Day 12 - Vanishing and Exploding Gradients
- Deep neural network suffer from unstable gradients - different layers learn at widely different speeds due to vanishing gradients or exploding gradients.
The Vanishing Gradients Problem
- In feedforward deep networks, the gradients keep getting smaller as the algorithm progresses to lower layers.
- As a result, the connection weights of lower layers are left virtually unchanged and training never converges to a good solution.
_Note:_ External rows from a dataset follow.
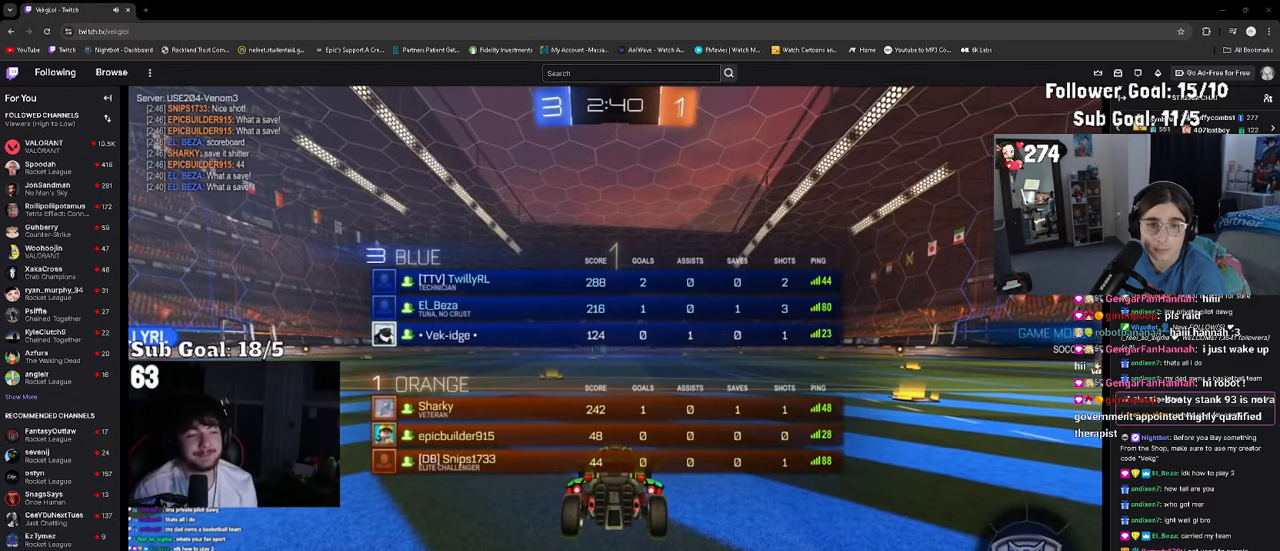
{"buttons": ["R2"], "left_stick": "center", "right_stick": "center", "events": [[100, "TRIANGLE", "up"], [100, "left_stick", "up-right"], [167, "TRIANGLE", "down"], [233, "left_stick", "center"], [250, "TRIANGLE", "up"], [350, "TRIANGLE", "down"], [433, "TRIANGLE", "up"]]}
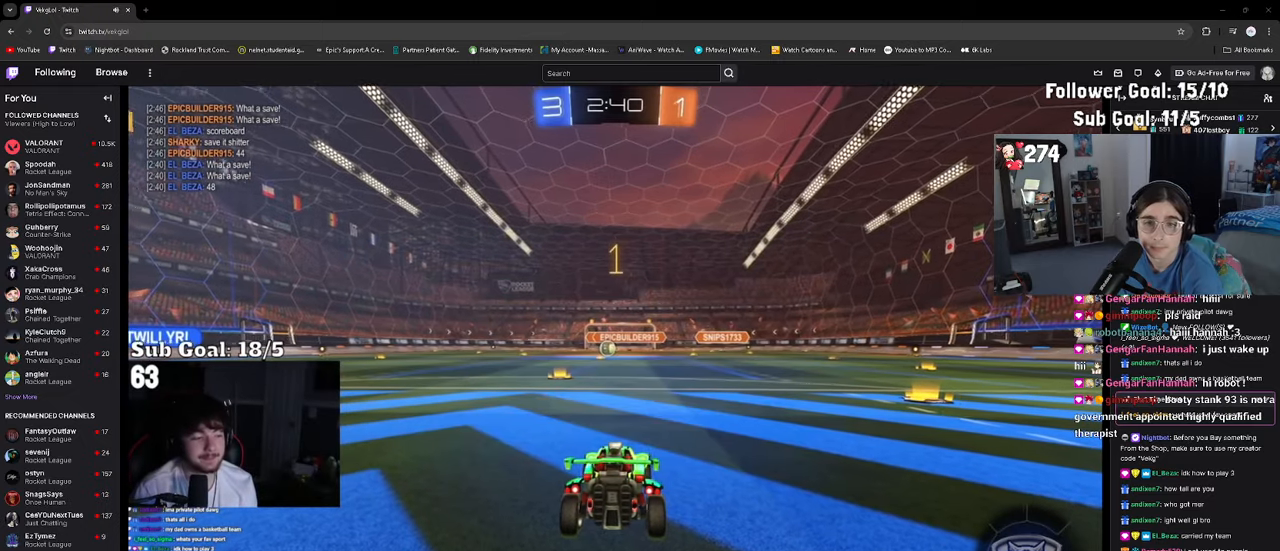
{"buttons": ["R2"], "left_stick": "right", "right_stick": "center", "events": [[333, "left_stick", "left"], [400, "left_stick", "center"], [483, "left_stick", "right"]]}
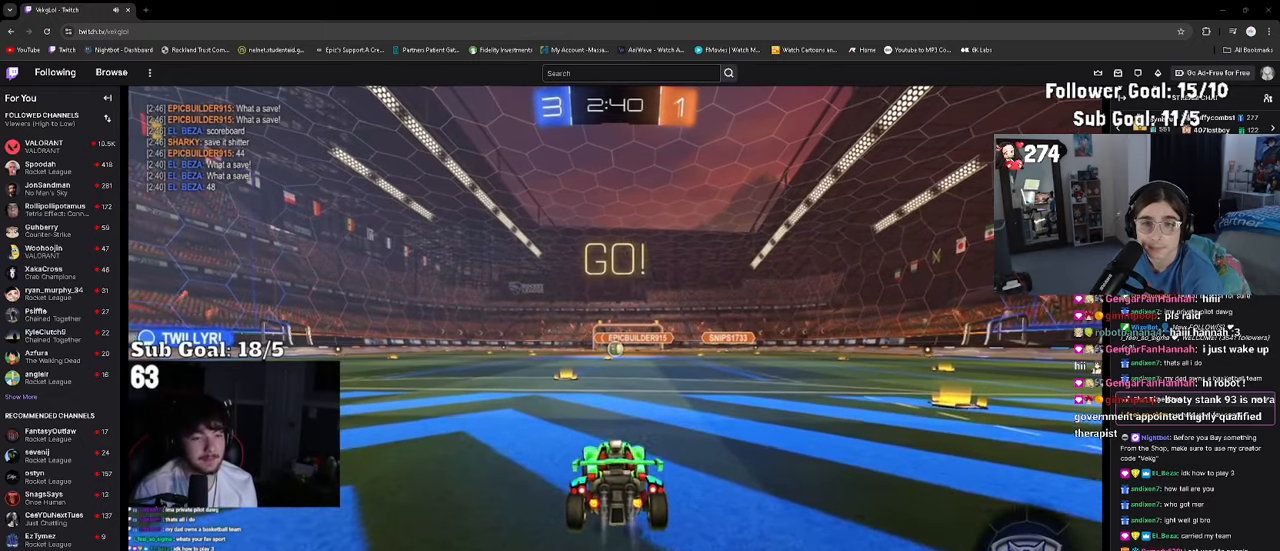
{"buttons": ["R2"], "left_stick": "down-left", "right_stick": "center", "events": [[17, "CROSS", "down"], [17, "left_stick", "up-right"], [183, "left_stick", "down-right"], [233, "CROSS", "up"], [250, "left_stick", "down"], [500, "left_stick", "down-left"]]}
- Glorot & Benjio [1] showed that using the sigmoid activation function and a normal distribution (with mean = 0, standard deviation = 1) to initialize the weights results in greater variance in the output of each layer compared to the input.
- The variance keeps increasing through the layers until the activation function saturates in the top layer.
- With the sigmoid function, saturation occurs at 0 (on the lower end) and 1 (on the upper end), and the derviative is very close to zero. As a result, a small gradient propagates through the network and it keeps getting diluted.
- The sigmoid function having a mean of 0.5 makes it worse. The hyperbolic tangent function that has a mean of 0 performs slightly better.
The Exploding Gradients Problem
- In recurrent neural networks, the gradients keep growing bigger.
- As a result, layers get a very large update and the algorithm actually ends up diverging.
Methods to Deal With Unstable Gradients
- Glorot & He initialization
- Use non-saturating activation functions
- Batch normalization
- Gradient clipping
References
[1] Glorot, Xavier & Bengio, Y.. (2010). Understanding the difficulty of training deep feedforward neural networks. Journal of Machine Learning Research - Proceedings Track. 9. 249-256.